Exercise prompt: Reproduce, word for word, the part of the passage on baptism below that begins at "can utter the" and stops after "as unutterably pernicious.".

Document segment:
****************

What, therefore, the internal interpretation affirms as it regards the natural influence of the system of forgiveness by faith in Christ, is an obvious and well known truth; and it is true concerning this system alone. The argument, then, is not only perfectly logical, but one of the highest importance and power.

But what shall we say of the external interpretation? How does, or how can an external rite prove that the system of forgiveness of sins through Christ produces death to sin? The reply of the Fathers would have been logical if true. They held that Christ gave to the water a purging power; it was holy water; there was a mysterious energy to destroy sin and to communicate the Holy Spirit. Hence they urged sinners to come to the baptismal pool, very much as sinners are urged to come to the inquirer's seat, or even to Christ. Alas for the religion of Christ! for centuries long and dark this was almost the only view of the church; and let those, who attach such weight to patristic interpretation, weigh well, before they give it much authority, that malignant and damnable system-of which it was an essential part-BAPTISMAL REGENERATION! What tongue

can utter the delusion, the spiritual despotism and the misery, which have been poured from that full cup of wrath on a guilty world! This view, therefore, is not only to be rejected as false, but to be abhorred as unutterably pernicious.

****************

Data provided:
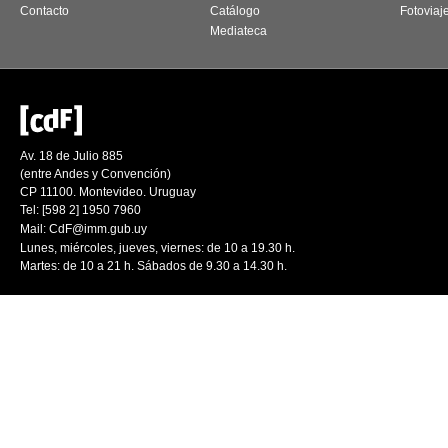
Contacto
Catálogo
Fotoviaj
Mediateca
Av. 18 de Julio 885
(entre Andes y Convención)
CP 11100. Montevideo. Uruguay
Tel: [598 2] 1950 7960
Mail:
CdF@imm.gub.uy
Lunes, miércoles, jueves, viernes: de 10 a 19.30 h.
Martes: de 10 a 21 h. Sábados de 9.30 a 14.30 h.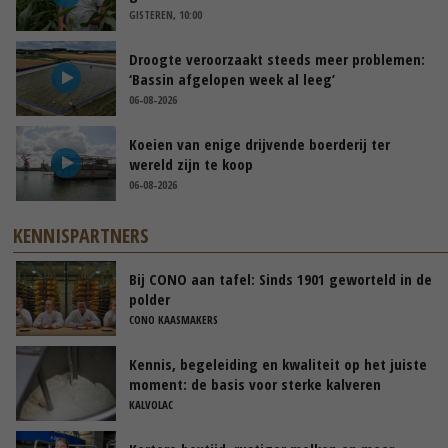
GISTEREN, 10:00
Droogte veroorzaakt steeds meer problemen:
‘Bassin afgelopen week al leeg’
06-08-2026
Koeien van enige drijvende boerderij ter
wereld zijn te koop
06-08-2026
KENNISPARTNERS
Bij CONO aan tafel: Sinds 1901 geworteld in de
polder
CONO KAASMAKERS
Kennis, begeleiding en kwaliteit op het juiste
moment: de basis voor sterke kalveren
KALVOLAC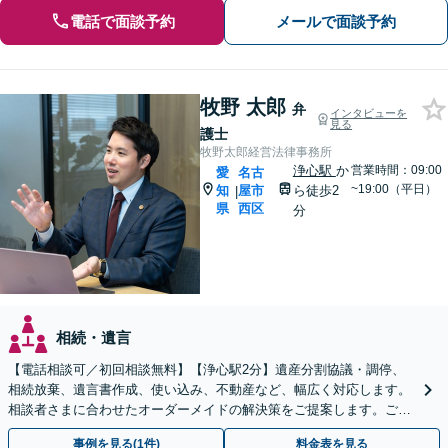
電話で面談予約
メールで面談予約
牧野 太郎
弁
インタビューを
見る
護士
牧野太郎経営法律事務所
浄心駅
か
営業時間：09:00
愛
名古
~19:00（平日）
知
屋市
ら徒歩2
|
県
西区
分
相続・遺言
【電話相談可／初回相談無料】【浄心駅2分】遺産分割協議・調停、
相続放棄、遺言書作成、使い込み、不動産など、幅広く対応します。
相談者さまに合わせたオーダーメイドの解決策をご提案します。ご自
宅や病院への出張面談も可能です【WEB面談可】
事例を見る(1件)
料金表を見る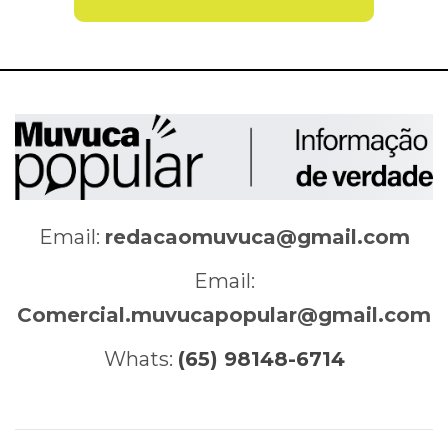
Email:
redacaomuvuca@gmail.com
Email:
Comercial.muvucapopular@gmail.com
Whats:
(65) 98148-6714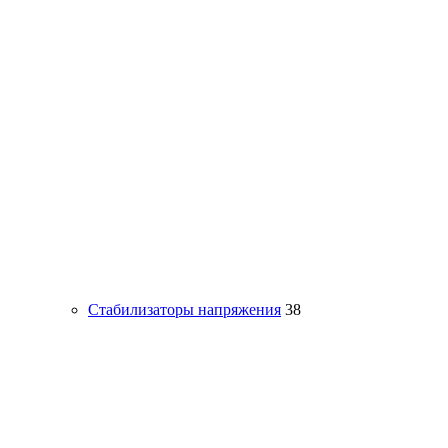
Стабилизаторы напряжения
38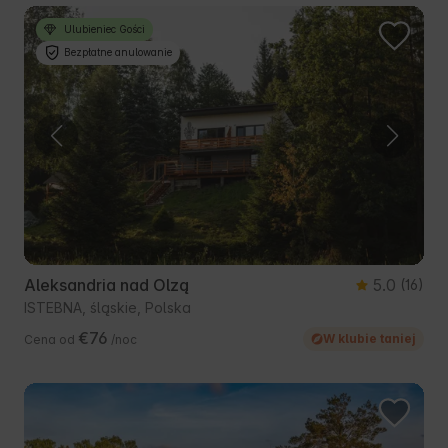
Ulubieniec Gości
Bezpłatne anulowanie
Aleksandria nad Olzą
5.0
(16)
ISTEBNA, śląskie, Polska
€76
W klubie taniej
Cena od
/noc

****************

Output of the exercise:
can utter the delusion, the spiritual despotism and the misery, which have been poured from that full cup of wrath on a guilty world! This view, therefore, is not only to be rejected as false, but to be abhorred as unutterably pernicious.